# HDMI capture board for streaming

## pgu

I would like to get a HDMI video/audio capture board which is supported under Linux.

What I would like to do is to capture data from a cable-TV decoder (which has a HDMI output) and stream it out on my LAN so that it can be watched on XBMC clients, or at least using mplayer or similar. 

Any suggestions for such a board and driver/software?

----------

## eccerr0r

As an aside, if the cable-TV decoder has HDCP, are there any HDCP decoders?  I suspect these would be very low key and quite illegal... or at least the media industry sure wants them to be...

----------

## pgu

The signal does not seem to be HDCP decoded out of the decoder. I can still watch TV even if HDCP is disabled. However, it could be that future channels might be HDCP encoded so you have a very good point.
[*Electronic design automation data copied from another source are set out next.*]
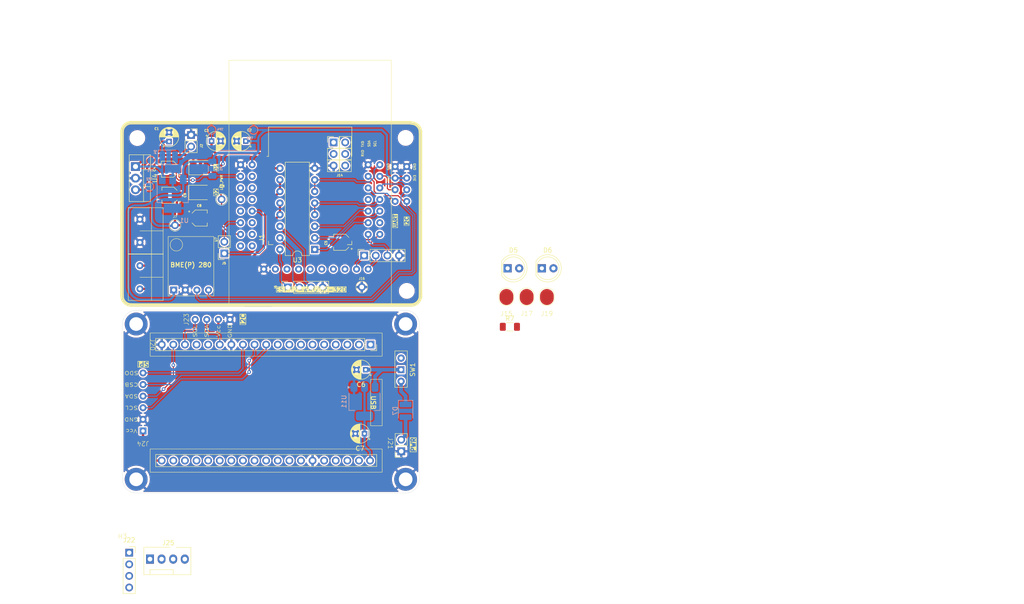
<source format=kicad_pcb>
(kicad_pcb
	(version 20240108)
	(generator "pcbnew")
	(generator_version "8.0")
	(general
		(thickness 1.6)
		(legacy_teardrops no)
	)
	(paper "A4")
	(layers
		(0 "F.Cu" signal)
		(31 "B.Cu" signal)
		(32 "B.Adhes" user "B.Adhesive")
		(33 "F.Adhes" user "F.Adhesive")
		(34 "B.Paste" user)
		(35 "F.Paste" user)
		(36 "B.SilkS" user "B.Silkscreen")
		(37 "F.SilkS" user "F.Silkscreen")
		(38 "B.Mask" user)
		(39 "F.Mask" user)
		(40 "Dwgs.User" user "User.Drawings")
		(41 "Cmts.User" user "User.Comments")
		(42 "Eco1.User" user "User.Eco1")
		(43 "Eco2.User" user "User.Eco2")
		(44 "Edge.Cuts" user)
		(45 "Margin" user)
		(46 "B.CrtYd" user "B.Courtyard")
		(47 "F.CrtYd" user "F.Courtyard")
		(48 "B.Fab" user)
		(49 "F.Fab" user)
		(50 "User.1" user)
		(51 "User.2" user)
		(52 "User.3" user)
		(53 "User.4" user)
		(54 "User.5" user)
		(55 "User.6" user)
		(56 "User.7" user)
		(57 "User.8" user)
		(58 "User.9" user)
	)
	(setup
		(stackup
			(layer "F.SilkS"
				(type "Top Silk Screen")
			)
			(layer "F.Paste"
				(type "Top Solder Paste")
			)
			(layer "F.Mask"
				(type "Top Solder Mask")
				(thickness 0.01)
			)
			(layer "F.Cu"
				(type "copper")
				(thickness 0.035)
			)
			(layer "dielectric 1"
				(type "core")
				(thickness 1.51)
				(material "FR4")
				(epsilon_r 4.5)
				(loss_tangent 0.02)
			)
			(layer "B.Cu"
				(type "copper")
				(thickness 0.035)
			)
			(layer "B.Mask"
				(type "Bottom Solder Mask")
				(thickness 0.01)
			)
			(layer "B.Paste"
				(type "Bottom Solder Paste")
			)
			(layer "B.SilkS"
				(type "Bottom Silk Screen")
			)
			(copper_finish "None")
			(dielectric_constraints no)
		)
		(pad_to_mask_clearance 0)
		(allow_soldermask_bridges_in_footprints no)
		(aux_axis_origin 80 80)
		(grid_origin 109 59.25)
		(pcbplotparams
			(layerselection 0x00010fc_ffffffff)
			(plot_on_all_layers_selection 0x0000000_00000000)
			(disableapertmacros no)
			(usegerberextensions no)
			(usegerberattributes yes)
			(usegerberadvancedattributes yes)
			(creategerberjobfile yes)
			(dashed_line_dash_ratio 12.000000)
			(dashed_line_gap_ratio 3.000000)
			(svgprecision 4)
			(plotframeref no)
			(viasonmask no)
			(mode 1)
			(useauxorigin no)
			(hpglpennumber 1)
			(hpglpenspeed 20)
			(hpglpendiameter 15.000000)
			(pdf_front_fp_property_popups yes)
			(pdf_back_fp_property_popups yes)
			(dxfpolygonmode yes)
			(dxfimperialunits yes)
			(dxfusepcbnewfont yes)
			(psnegative no)
			(psa4output no)
			(plotreference yes)
			(plotvalue yes)
			(plotfptext yes)
			(plotinvisibletext no)
			(sketchpadsonfab no)
			(subtractmaskfromsilk no)
			(outputformat 1)
			(mirror no)
			(drillshape 0)
			(scaleselection 1)
			(outputdirectory "production/")
		)
	)
	(net 0 "")
	(net 1 "GND")
	(net 2 "+3V3")
	(net 3 "+5V")
	(net 4 "/RXD")
	(net 5 "/TXD")
	(net 6 "/SDA")
	(net 7 "/SCL")
	(net 8 "/EN")
	(net 9 "/SOURCE2")
	(net 10 "/SOURCE1")
	(net 11 "/SOURCE3")
	(net 12 "/VDC")
	(net 13 "/DAC1")
	(net 14 "/DAC2")
	(net 15 "/GPIO19")
	(net 16 "/GPIO17")
	(net 17 "/GPIO5")
	(net 18 "/GPIO18")
	(net 19 "/ADC2_CH3")
	(net 20 "/ADC2_CH0")
	(net 21 "/GPIO23")
	(net 22 "/ADC2_CH2")
	(net 23 "/BOOT")
	(net 24 "/SOURCE4")
	(net 25 "/SOURCE5")
	(net 26 "/GPIO14")
	(net 27 "/VIN")
	(net 28 "unconnected-(J20-2-Pad5)")
	(net 29 "unconnected-(J20-VP-Pad23)")
	(net 30 "unconnected-(J20-D1-Pad3)")
	(net 31 "unconnected-(J20-14-Pad31)")
	(net 32 "unconnected-(J20-25-Pad28)")
	(net 33 "unconnected-(J20-27-Pad30)")
	(net 34 "unconnected-(J20-4-Pad7)")
	(net 35 "unconnected-(J20-16-Pad8)")
	(net 36 "unconnected-(J20-VN-Pad22)")
	(net 37 "unconnected-(J20-32-Pad26)")
	(net 38 "unconnected-(J20-D0-Pad2)")
	(net 39 "/ESP32-WROOM-32U Node/VIN")
	(net 40 "unconnected-(J20-EN-Pad21)")
	(net 41 "unconnected-(J20-15-Pad4)")
	(net 42 "unconnected-(J20-CLK-Pad1)")
	(net 43 "unconnected-(J20-CMD-Pad37)")
	(net 44 "/ESP32-WROOM-32U Node/VDC")
	(net 45 "unconnected-(J20-12-Pad32)")
	(net 46 "unconnected-(J20-35-Pad25)")
	(net 47 "unconnected-(J20-26-Pad29)")
	(net 48 "unconnected-(J20-0-Pad6)")
	(net 49 "unconnected-(J20-33-Pad27)")
	(net 50 "unconnected-(J20-D3-Pad36)")
	(net 51 "unconnected-(J20-17-Pad9)")
	(net 52 "unconnected-(J20-D2-Pad35)")
	(net 53 "unconnected-(J20-13-Pad34)")
	(net 54 "unconnected-(J20-34-Pad24)")
	(net 55 "/ESP32-WROOM-32U Node/SPI-SDO")
	(net 56 "/ESP32-WROOM-32U Node/TX")
	(net 57 "Net-(D7-A)")
	(net 58 "/ESP32-WROOM-32U Node/SDA-2")
	(net 59 "/ESP32-WROOM-32U Node/SPI-CSB")
	(net 60 "/ESP32-WROOM-32U Node/SPI-SCL")
	(net 61 "/ESP32-WROOM-32U Node/SCL-2")
	(net 62 "/ESP32-WROOM-32U Node/RX")
	(net 63 "/ESP32-WROOM-32U Node/SPI-SDA")
	(net 64 "unconnected-(SW1-A-Pad2)")
	(net 65 "/GPIO36")
	(net 66 "/OUT2")
	(net 67 "/GPIO39")
	(net 68 "/GPIO32")
	(net 69 "/OUT1")
	(net 70 "/SD_DATA0")
	(net 71 "/SD_CMD")
	(net 72 "/GPIO34")
	(net 73 "/OUT3")
	(net 74 "/SD_DATA2")
	(net 75 "/GPIO27")
	(net 76 "/GPIO13")
	(net 77 "/SD_CLK")
	(net 78 "/SD_DATA1")
	(net 79 "/GPIO33")
	(net 80 "/SD_DATA3")
	(net 81 "Net-(J15-Pin_1)")
	(net 82 "Net-(D5-Pad1)")
	(net 83 "Net-(J19-Pin_1)")
	(net 84 "unconnected-(J22-12VDC-Pad1)")
	(net 85 "unconnected-(J25-Pin_4-Pad4)")
	(net 86 "unconnected-(J25-Pin_3-Pad3)")
	(net 87 "/ESP32-WROOM-32U Node/12V")
	(footprint "Capacitor_THT:CP_Radial_D4.0mm_P2.00mm" (layer "F.Cu") (at 107 44.2 180))
	(footprint "LED_SMD:LED_1210_3225Metric_Pad1.42x2.65mm_HandSolder" (layer "F.Cu") (at 97 55.45))
	(footprint "Capacitor_SMD:CP_Elec_3x5.3" (layer "F.Cu") (at 90.3 50.35 180))
	(footprint "LED_THT:LED_D5.0mm" (layer "F.Cu") (at 171.825 72.05))
	(footprint "Alexander Footprint Library:Pad_1x01_P2.54_SMD" (layer "F.Cu") (at 168.501 82.471))
	(footprint "MountingHole:MountingHole_3mm" (layer "F.Cu") (at 142 43.5))
	(footprint "MountingHole:MountingHole_3mm" (layer "F.Cu") (at 83.25 43.53))
	(footprint "Alexander Footprints Library:Conn_Terminal_5mm" (layer "F.Cu") (at 83.82 53.69))
	(footprint "Alexander Footprint Library:ESP32-WROOM-Adapter-Socket-2" (layer "F.Cu") (at 121.1 56.99))
	(footprint "Capacitor_SMD:CP_Elec_3x5.3" (layer "F.Cu") (at 90.4 56.05 180))
	(footprint "Capacitor_THT:CP_Radial_D4.0mm_P2.00mm" (layer "F.Cu") (at 133.25 94.25 180))
	(footprint "Alexander Footprint Library:PinSocket_1x01_P2.54" (layer "F.Cu") (at 91.5 65.19))
	(footprint "Alexander Footprint Library:Conn_SPI" (layer "F.Cu") (at 84.5 112.74 180))
	(footprint "Connector_PinSocket_2.54mm:PinSocket_1x02_P2.54mm_Vertical" (layer "F.Cu") (at 95.025 42.85))
	(footprint "LED_THT:LED_D5.0mm" (layer "F.Cu") (at 164.325 72.05))
	(footprint "Connector:FanPinHeader_1x04_P2.54mm_Vertical" (layer "F.Cu") (at 86.025 135.72))
	(footprint "Connector_PinSocket_2.54mm:PinSocket_1x04_P2.54mm_Vertical" (layer "F.Cu") (at 81.475 134.32))
	(footprint "Connector_PinSocket_2.54mm:PinSocket_1x04_P2.54mm_Vertical" (layer "F.Cu") (at 116.2 76.225 90))
	(footprint "Package_DIP:DIP-16_W7.62mm" (layer "F.Cu") (at 122.1 67.925 180))
	(footprint "Connector_PinSocket_2.54mm:PinSocket_1x04_P2.54mm_Vertical" (layer "F.Cu") (at 132.92 69.25 90))
	(footprint "Capacitor_SMD:CP_Elec_3x5.3" (layer "F.Cu") (at 128 66.35 180))
	(footprint "Alexander Footprint Library:PinSocket_1x02_P2.54" (layer "F.Cu") (at 142.25 107 180))
	(footprint "Capacitor_THT:CP_Radial_D4.0mm_P2.00mm" (layer "F.Cu") (at 99.5 44.2))
	(footprint "Alexander Footprint Library:Conn_ESP32_WROOM-DevKit-38pins"
		(layer "F.Cu")
		(uuid "a3060d3d-1fab-4a04-8ec6-95b1562c5bb4")
		(at 86.06 88.75 -90)
		(descr "ESP32 DevBoard 38 pins")
		(tags "ESP32 DevBoard 38")
		(property "Reference" "J20"
			(at 0 -0.5 -90)
			(unlocked yes)
			(layer "F.SilkS")
			(uuid "6d5979d4-a17c-4749-96e0-813117105e2a")
			(effects
				(font
					(size 1 1)
					(thickness 0.1)
				)
			)
		)
		(property "Value" "~"
			(at 0 1 -90)
			(unlocked yes)
			(layer "F.Fab")
			(uuid "b727d249-4db2-4fe8-8128-b16db53b3709")
			(effects
				(font
					(size 1 1)
					(thickness 0.15)
				)
			)
		)
		(property "Footprint" "Alexander Footprint Library:Conn_ESP32_WROOM-DevKit-38pins"
			(at 0 0 -90)
			(unlocked yes)
			(layer "F.Fab")
			(hide yes)
			(uuid "d1636e08-f912-410c-8635-0259c7cc57ee")
			(effects
				(font
					(size 1 1)
					(thickness 0.15)
				)
			)
		)
		(property "Datasheet" ""
			(at 0 0 -90)
			(unlocked yes)
			(layer "F.Fab")
			(hide yes)
			(uuid "35b99129-c403-4a67-b0f0-0db0f2671b78")
			(effects
				(font
					(size 1 1)
					(thickness 0.15)
				)
			)
		)
		(property "Description" "Connector ESP32 WROOM 32D Module 38pins anthena"
			(at 0 0 -90)
			(unlocked yes)
			(layer "F.Fab")
			(hide yes)
			(uuid "a96ea922-ad74-4476-8be2-8acc06669f88")
			(effects
				(font
					(size 1 1)
					(thickness 0.15)
				)
			)
		)
		(path "/dab1a116-6bbe-49e5-a398-9f75bdcbe4bf/2ce42a64-84ec-4e25-b44d-1d678238b302")
		(sheetname "ESP32-WROOM-32U Node")
		(sheetfile "node-esp32-wroom-32u.kicad_sch")
		(attr through_hole)
		(fp_line
			(start -1.33 -1.21)
			(end 1.33 -1.21)
			(stroke
				(width 0.12)
				(type solid)
			)
			(layer "F.SilkS")
			(uuid "d6995972-71b0-4e90-a228-cfb1f9140725")
		)
		(fp_line
			(start 24.07 -1.21)
			(end 26.73 -1.21)
			(stroke
				(width 0.12)
				(type solid)
			)
			(layer "F.SilkS")
			(uuid "3c4b3a44-0984-4fc2-b268-381604619527")
		)
		(fp_line
			(start -1.33 -46.99)
			(end -1.33 -1.21)
			(stroke
				(width 0.12)
				(type solid)
			)
			(layer "F.SilkS")
			(uuid "69d1dc66-784b-4104-9156-e3a729df63b6")
		)
		(fp_line
			(start -1.33 -46.99)
			(end 1.33 -46.99)
			(stroke
				(width 0.12)
				(type solid)
			)
			(layer "F.SilkS")
			(uuid "db771fcd-1b10-49b1-8adf-32121b2eaad6")
		)
		(fp_line
			(start 1.33 -46.99)
			(end 1.33 -1.21)
			(stroke
				(width 0.12)
				(type solid)
			)
			(layer "F.SilkS")
			(uuid "ecf813ba-78c8-408d-8f6e-d77306175332")
		)
		(fp_line
			(start 0 -49.59)
			(end 1.33 -49.59)
			(stroke
				(width 0.12)
				(type solid)
			)
			(layer "F.SilkS")
			(uuid "61287844-e62d-4238-b2a7-4c88e642d9c7")
		)
		(fp_line
			(start 1.33 -49.59)
			(end 1.33 -48.26)
			(stroke
				(width 0.12)
				(type solid)
			)
			(layer "F.SilkS")
			(uuid "495bb895-8661-483e-af6f-b62d14e7e1fc")
		)
		(fp_line
			(start 24.075 -49.6)
			(end 24.07 -1.21)
			(stroke
				(width 0.12)
				(type solid)
			)
			(layer "F.SilkS")
			(uuid "157e443c-16ac-48b7-940d-66ec419be3e2")
		)
		(fp_line
			(start 24.075 -49.6)
			(end 26.675 -49.6)
			(stroke
				(width 0.12)
				(type solid)
			)
			(layer "F.SilkS")
			(uuid "0342e2da-33f2-4a71-85e3-a4ddce99c96e")
		)
		(fp_line
			(start 26.675 -49.6)
			(end 26.73 -1.21)
			(stroke
				(width 0.12)
				(type solid)
			)
			(layer "F.SilkS")
			(uuid "2c39c240-657a-4075-a22f-8e6c84a096a8")
		)
		(fp_rect
			(start -2.54 -50.8)
			(end 2.54 0)
			(stroke
				(width 0.1)
				(type default)
			)
			(fill none)
			(layer "F.SilkS")
			(uuid "e245d7d8-c4ab-4642-af5e-c755d1a76fb8")
		)
		(fp_rect
			(start 7.62 -50.8)
			(end 17.78 -48.26)
			(stroke
				(width 0.1)
				(type default)
			)
			(fill none)
			(layer "F.SilkS")
			(uuid "2965ce1c-0cb0-42c0-a179-692fada9e855")
		)
		(fp_rect
			(start 22.86 -50.8)
			(end 27.94 0)
			(stroke
				(width 0.1)
				(type default)
			)
			(fill none)
			(layer "F.SilkS")
			(uuid "cc5bb6e2-ec9b-432a-b77b-577b022f0b77")
		)
		(fp_line
			(start -1.8 -0.76)
			(end -1.8 -50.06)
			(stroke
				(width 0.05)
				(type solid)
			)
			(layer "F.CrtYd")
			(uuid "fcc67e73-cbe2-41cf-a5ab-2d187dd2d88c")
		)
		(fp_line
			(start 1.75 -0.76)
			(end -1.8 -0.76)
			(stroke
				(width 0.05)
				(type solid)
			)
			(layer "F.CrtYd")
			(uuid "773ccbff-0080-4ee9-9bdb-e35bceea1680")
		)
		(fp_line
			(start 23.6 -0.76)
			(end 23.6 -50.06)
			(stroke
				(width 0.05)
				(type solid)
			)
			(layer "F.CrtYd")
			(uuid "fab6db48-1232-4c63-a47e-1c2ecb3e3210")
		)
		(fp_line
			(start 27.15 -0.76)
			(end 23.6 -0.76)
			(stroke
				(width 0.05)
				(type solid)
			)
			(layer "F.CrtYd")
			(uuid "c68f1332-0eb9-4cde-905c-b6b6a6dbad86")
		)
		(fp_line
			(start -1.8 -50.06)
			(end 1.75 -50.06)
			(stroke
				(width 0.05)
				(type solid)
			)
			(layer "F.CrtYd")
			(uuid "6df8108c-74ed-4243-8456-96b62c686570")
		)
		(fp_line
			(start 1.75 -50.06)
			(end 1.75 -0.76)
			(stroke
				(width 0.05)
				(type solid)
			)
			(layer "F.CrtYd")
			(uuid "5337601e-abfc-4733-be62-35c248b8f7d5")
		)
		(fp_line
			(start 23.6 -50.06)
			(end 27.15 -50.06)
			(stroke
				(width 0.05)
				(type solid)
			)
			(layer "F.CrtYd")
			(uuid "93cce594-2a0f-4fa6-a4f4-03e04d15ae37")
		)
		(fp_line
			(start 27.15 -50.06)
			(end 27.15 -0.76)
			(stroke
				(width 0.05)
				(type solid)
			)
			(layer "F.CrtYd")
			(uuid "83a2adab-6791-4465-b42f-ff2606d2cdde")
		)
		(fp_line
			(start -1.27 -1.27)
			(end -1.27 -49.53)
			(stroke
				(width 0.1)
				(type solid)
			)
			(layer "F.Fab")
			(uuid "9d36f556-b288-4ed9-b3e1-6f600f9c0220")
		)
		(fp_line
			(start 1.27 -1.27)
			(end -1.27 -1.27)
			(stroke
				(width 0.1)
				(type solid)
			)
			(layer "F.Fab")
			(uuid "aa31ac36-65c2-49de-b594-f549d0d20705")
		)
		(fp_line
			(start 24.13 -1.27)
			(end 24.13 -49.53)
			(stroke
				(width 0.1)
				(type solid)
			)
			(layer "F.Fab")
			(uuid "f0269745-a3ab-4883-83fa-f713da46e814")
		)
		(fp_line
			(start 26.67 -1.27)
			(end 24.13 -1.27)
			(stroke
				(width 0.1)
				(type solid)
			)
			(layer "F.Fab")
			(uuid "e4d356c3-d98b-442c-8cc8-3a8c00023806")
		)
		(fp_line
			(start 1.27 -48.895)
			(end 1.27 -1.27)
			(stroke
				(width 0.1)
				(type solid)
			)
			(layer "F.Fab")
			(uuid "641e1b29-1cc1-4327-ba6b-ee9f42bc746b")
		)
		(fp_line
			(start 26.67 -48.895)
			(end 26.67 -1.27)
			(stroke
				(width 0.1)
				(type solid)
			)
			(layer "F.Fab")
			(uuid "4cebb23e-037d-4aa9-933b-1ed8d4ed91b6")
		)
		(fp_line
			(start -1.27 -49.53)
			(end 0.635 -49.53)
			(stroke
				(width 0.1)
				(type solid)
			)
			(layer "F.Fab")
			(uuid "4c062412-88f3-4325-8bd3-65d2ed48b18c")
		)
		(fp_line
			(start 0.635 -49.53)
			(end 1.27 -48.895)
			(stroke
				(width 0.1)
				(type solid)
			)
			(layer "F.Fab")
			(uuid "d4f01d3c-0eb2-4c12-84ca-08a8ae114cac")
		)
		(fp_line
			(start 24.13 -49.53)
			(end 26.035 -49.53)
			(stroke
				(width 0.1)
				(type solid)
			)
			(layer "F.Fab")
			(uuid "3150521d-8101-4f04-acb0-374710fe5e3c")
		)
		(fp_text user "USB"
			(at 12.7 -48.26 -90)
			(unlocked yes)
			(layer "F.SilkS")
			(uuid "76525e8a-e0ff-45c9-9c94-aa2779797193")
			(effects
				(font
					(size 1 1)
					(thickness 0.2)
					(bold yes)
				)
				(justify bottom)
			)
		)
		(fp_text user "${REFERENCE}"
			(at -3.5 0.06 -90)
			(unlocked yes)
			(layer "F.Fab")
			(uuid "2be90ccd-e907-4254-85f5-39a0335593cf")
			(effects
				(font
					(size 1 1)
					(thickness 0.15)
				)
			)
		)
		(fp_text user "${REFERENCE}"
			(at 25.4 -25.4 180)
			(layer "F.Fab")
			(uuid "a38bf357-47d3-46be-87dd-54c7caba4b0a")
			(effects
				(font
					(size 1 1)
					(thickness 0.15)
				)
			)
		)
		(fp_text user "${REFERENCE}"
			(at 0 -25.4 180)
			(layer "F.Fab")
			(uuid "ad067be3-eff2-45a5-9ab9-e9de329ab48c")
			(effects
				(font
					(size 1 1)
					(thickness 0.15)
				)
			)
		)
		(pad "1" thru_hole rect
			(at 0 -48.26 270)
			(size 1.7 1.7)
			(drill 1)
			(layers "*.Cu" "*.Mask")
			(remove_unused_layers no)
			(net 42 "unconnected-(J20-CLK-Pad1)")
			(pinfunction "CLK")
			(pintype "input")
			(uuid "cd252289-1075-4fea-b6b1-a3cfed320abb")
		)
		(pad "2" thru_hole oval
			(at 0 -45.72 270)
			(size 1.7 1.7)
			(drill 1)
			(layers "*.Cu" "*.Mask")
			(remove_unused_layers no)
			(net 38 "unconnected-(J20-D0-Pad2)")
			(pinfunction "D0")
			(pintype "bidirectional")
			(uuid "07d9301c-da93-47be-9713-c872b36ada52")
		)
		(pad "3" thru_hole oval
			(at 0 -43.18 270)
			(size 1.7 1.7)
			(drill 1)
			(layers "*.Cu" "*.Mask")
			(remove_unused_layers no)
			(net 30 "unconnected-(J20-D1-Pad3)")
			(pinfunction "D1")
			(pintype "bidirectional")
			(uuid "ae02493a-74f7-40ef-b149-c2f831a50701")
		)
		(pad "4" thru_hole oval
			(at 0 -40.64 270)
			(size 1.7 1.7)
			(drill 1)
			(layers "*.Cu" "*.Mask")
			(remove_unused_layers no)
			(net 41 "unconnected-(J20-15-Pad4)")
			(pinfunction "15")
			(pintype "bidirectional")
			(uuid "3d149341-837f-40db-860a-61e6faeddb67")
		)
		(pad "5" thru_hole oval
			(at 0 -38.1 270)
			(size 1.7 1.7)
			(drill 1)
			(layers "*.Cu" "*.Mask")
			(remove_unused_layers no)
			(net 28 "unconnected-(J20-2-Pad5)")
			(pinfunction "2")
			(pintype "bidirectional")
			(uuid "62ec97fd-33d9-4ce0-b5f6-3e807f22dde7")
		)
		(pad "6" thru_hole oval
			(at 0 -35.56 270)
			(size 1.7 1.7)
			(drill 1)
			(layers "*.Cu" "*.Mask")
			(remove_unused_layers no)
			(net 48 "unconnected-(J20-0-Pad6)")
			(pinfunction "0")
			(pintype "bidirectional")
			(uuid "f21f1db2-f9a1-47df-868d-8e27d58f839c")
		)
		(pad "7" thru_hole oval
			(at 0 -33.02 270)
			(size 1.7 1.7)
			(drill 1)
			(layers "*.Cu" "*.Mask")
			(remove_unused_layers no)
			(net 34 "unconnected-(J20-4-Pad7)")
			(pinfunction "4")
			(pintype "bidirectional")
			(uuid "80cfffe0-8b45-4578-90a6-6279d8d0d540")
		)
		(pad "8" thru_hole oval
			(at 0 -30.48 270)
			(size 1.7 1.7)
			(drill 1)
			(layers "*.Cu" "*.Mask")
			(remove_unused_layers no)
			(net 35 "unconnected-(J20-16-Pad8)")
			(pinfunction "16")
			(pintype "bidirectional")
			(uuid "595ac7e7-77dc-4292-a5cf-538628668327")
		)
		(pad "9" thru_hole oval
			(at 0 -27.94 270)
			(size 1.7 1.7)
			(drill 1)
			(layers "*.Cu" "*.Mask")
			(remove_unused_layers no)
			(net 51 "unconnected-(J20-17-Pad9)")
			(pinfunction "17")
			(pintype "bidirectional")
			(uuid "25866df6-eead-4121-95ea-ae8f13489897")
		)
		(pad "10" thru_hole oval
			(at 0 -25.4 270)
			(size 1.7 1.7)
			(drill 1)
			(layers "*.Cu" "*.Mask")
			(remove_unused_layers no)
			(net 59 "/ESP32-WROOM-32U Node/SPI-CSB")
			(pinfunction "5")
			(pintype "bidirectional")
			(uuid "9060f507-39fd-41cc-8efc-985102e1a76c")
		)
		(pad "11" thru_hole oval
			(at 0 -22.86 270)
			(size 1.7 1.7)
			(drill 1)
			(layers "*.Cu" "*.Mask")
			(remove_unused_layers no)
			(net 60 "/ESP32-WROOM-32U Node/SPI-SCL")
			(pinfunction "18")
			(pintype "bidirectional")
			(uuid "a8d503dc-add0-4e1a-a817-2bbc715e1d5f")
		)
		(pad "12" thru_hole oval
			(at 0 -20.32 270)
			(size 1.7 1.7)
			(drill 
... [812166 chars truncated]
</source>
Another option would be to use some device which will transport the HDMI data over ethernet and assemble it back HDMI so I can use the HDCP decoder in the TV. This would of course be a perfect task for a HTPC given the right hardware. Does such a card exists?

----------

## plink212

You could use a hdfury and connect it to a Hauppauge HDPVR

That would do HDMI -> Component -> V4LV2 capture device

It says it even supports HDCP decode

You would then stream that out again using vlc

http://www.linuxtv.org/wiki/index.php/Streaming-V4L

Never tried the hdfury but I use a HDPVR as a capture device off a cable box all the time

----------

## pgu

 *plink212 wrote:*   

> You could use a hdfury and connect it to a Hauppauge HDPVR
> 
> 

 

The Colossus  http://www.hauppauge.com/site/webstore2/webstore_colossus.asp?product=colossus seem to be what I was looking for, but what is hdfury?

----------